A sudden fit of coughing seized her, and while she shook with it Camelia came in. Mary’s coughing irritated Camelia, but she did not want to hurt her feelings by departing before it after getting the newspaper she had come for, so, walking to the table, she said, taking up and opening the Times with a large rustling—

“All alone, Mary?”

“Yes,” Mary replied. The coughing left her, and she clenched her handkerchief in her hand. The madness rose again, lit by a keener sense of horror.

“But Mr. Perior came in, did he not?” Camelia scanned the columns, her back to the light.

“Yes,” Mary repeated.

“Well, what did he have to say?” Camelia felt her tone to be satisfactorily detached. She wanted to know. That sense of something lacking, something even awkward, had become almost acute this morning; only her quiet gaiety had bridged it over. Mary was again looking out of the window. An inner impulsion made her say in a tone as dull as her look—

“He said he was dreary.”

The Times rustled with a somewhat aggressive effect of absorption, and then Camelia laid it down. Something in Mary’s voice angered her; it implied a sympathy from which she was to be shut out; he had not said to her that he was dreary. But she still kept her tone very light as she walked to the fire.

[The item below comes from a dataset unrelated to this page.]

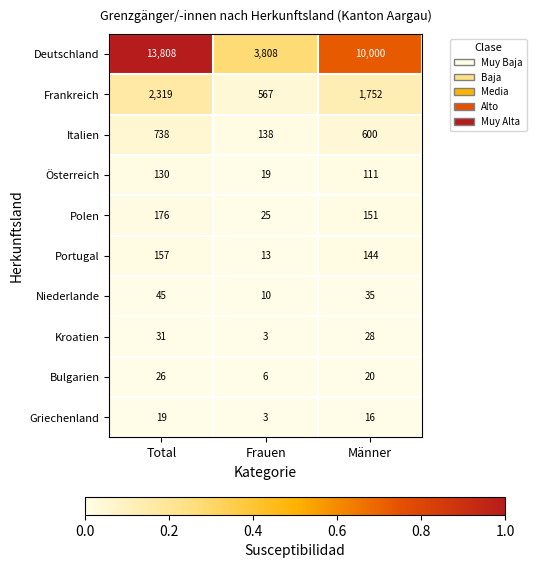

Which series has the widest spread of values?

Deutschland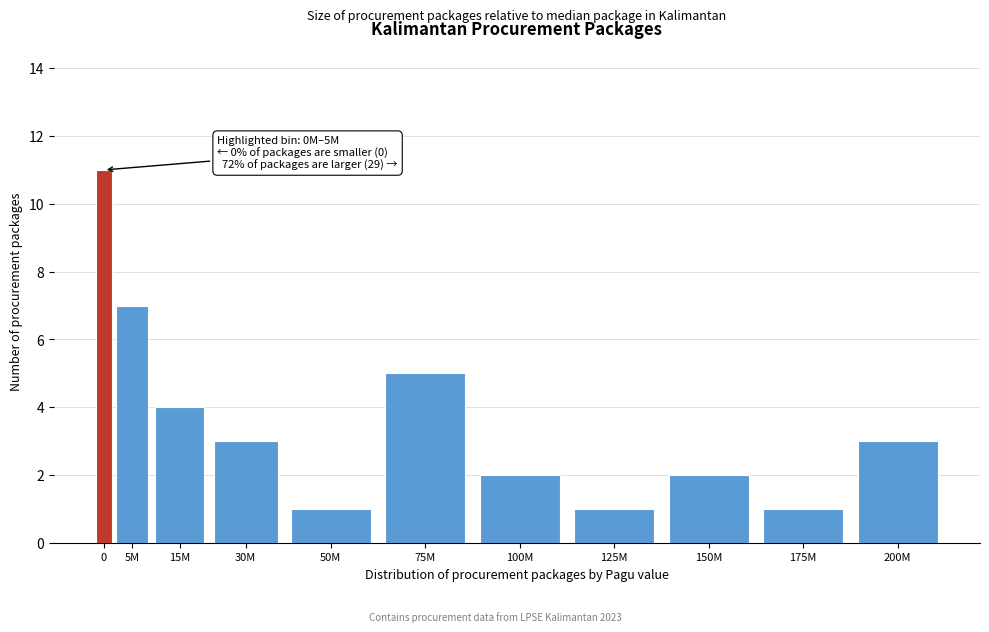

Reading left to right, transcribe all the data shown in this chart.

11	7	4	3	1	5	2	1	2	1	3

“Well, he is always that—is he not?” she commented, holding out a foot to the blaze; “a very glum person indeed is my good Alceste.”

Mary did not reply, and Camelia, with a quick turn of conjecture that seemed to cut her, wondered if there had been further confidences. She paused for a moment, swallowed on a rising tremor of apprehension, before saying, as she turned her back to the fire and faced the figure at the table—the figure’s heavy uncouthness of attitude making her a little angrier—“What further moans did my melancholy friend pour into your sympathetic bosom, Mary?” Mary, looking steadily out of the window, felt the flame rising.